**Instructions**
A – Decide whether each statement below agrees with the surveillance post, answering yes or no and quoting the words of the post that settle it. (i) The quotation claims that totalitarian governments rely on secrecy for the regime. (ii) The national ID card scheme is described as already introduced by the Government. (iii) The post hopes the reader will answer "yes."
B – Answer these questions from the surveillance post below, marking each answer to match its question.
(i) To whom is the opening quotation attributed?
(ii) On what date was the post published?
(iii) What title does the post ask the reader to picture?
C – Write the next paragraph of the surveillance post, picking up after its final sentence.

**Passage**
__________________________________________________

The Building Blocks of Surveillance

Posted by arunaditya On July - 2 - 2009

“One of the fundamental contrasts between free democratic societies and totalitarian regimes is that the totalitarian governments rely on secrecy for the regime and disclosure for all other people, where as in the civic culture of liberal democracy, the position is approximately the reverse.”

-         Geoffrey De Q Walker

The new national ID card scheme sought to be introduced by the Government marks a movement towards this totalitarian regime referred to above. Picture ‘Enemy of the State’ and at the least harmful level, “the government knowing where youa re and what you are doing at every point of time” and then ask yourself if its allright that this be the case?

Hopefully, the answer should be a ‘no’;else you are one of those sitting in the chairs attempting to be the very puppet the state wants you to be, and not paying any heed to rights and constitutional protections.

__________________________________________________

**Saved entries**
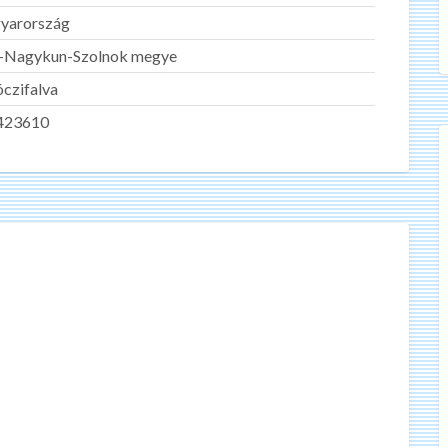
yarország
z-Nagykun-Szolnok megye
czifalva
423610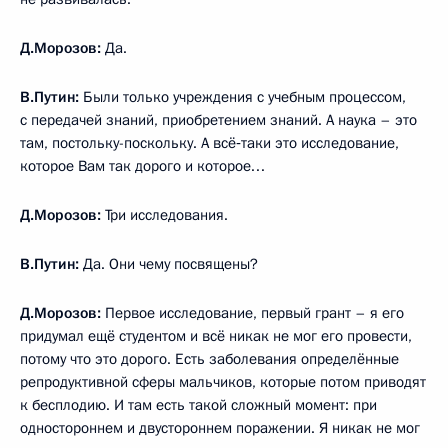
Д.Морозов:
Да.
В.Путин:
Были только учреждения с учебным процессом,
с передачей знаний, приобретением знаний. А наука – это
там, постольку-поскольку. А всё‑таки это исследование,
которое Вам так дорого и которое…
Д.Морозов:
Три исследования.
В.Путин:
Да. Они чему посвящены?
Д.Морозов:
Первое исследование, первый грант – я его
придумал ещё студентом и всё никак не мог его провести,
потому что это дорого. Есть заболевания определённые
репродуктивной сферы мальчиков, которые потом приводят
к бесплодию. И там есть такой сложный момент: при
одностороннем и двустороннем поражении. Я никак не мог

__________________________________________________

**Responses to the tasks**
A –
(i) Yes: "the totalitarian governments rely on secrecy for the regime and disclosure for all other people"
(ii) No: "sought to be introduced by the Government"
(iii) No: "Hopefully, the answer should be a ‘no’"

B –
(i) Geoffrey De Q Walker
(ii) July - 2 - 2009
(iii) ‘Enemy of the State’

C –
The greatest threat posed by this scheme is that to privacy and individual liberty as a whole. That an individual can exercise his option of free will within a certain space to himself without the state knowing what he or she is doing. This also being perhaps the greatest advantages of a civil democratic society. On the other hand is the dystopic vision of a Orwellian society with the state playing the role of a “Big Brother” and watching everybody’s move. In fact, the Indian Supreme Court has said in as early as in 1964 in Kharak Singh v. State of UP, that nothing is more deleterious to a man’s physical happiness and health than a calculated interference with his privacy.

While there may be some doubts as to the prevalence of this right under the Constitution, the movement on the other hand to legitimize other modes of surveillance and collection of evidence is also disheartening. We are one of the few democratic countries where illegally obtained evidence is still admissible and narco analysis and brain mapping practiced ‘circumstances galore’. All this is done under the garb of state security. That this is the solution for ending the search for terrorists, the problem of illegal immigrants, state enemies and the like. You sell this to the common man and Voila! You get them to sign up for a national ID card program/ scheme. Ofcourse, there are the benefits of easy distribution of ration, programmes for the poor etc… that come along; but they surely don’t mandate a card for every citizen.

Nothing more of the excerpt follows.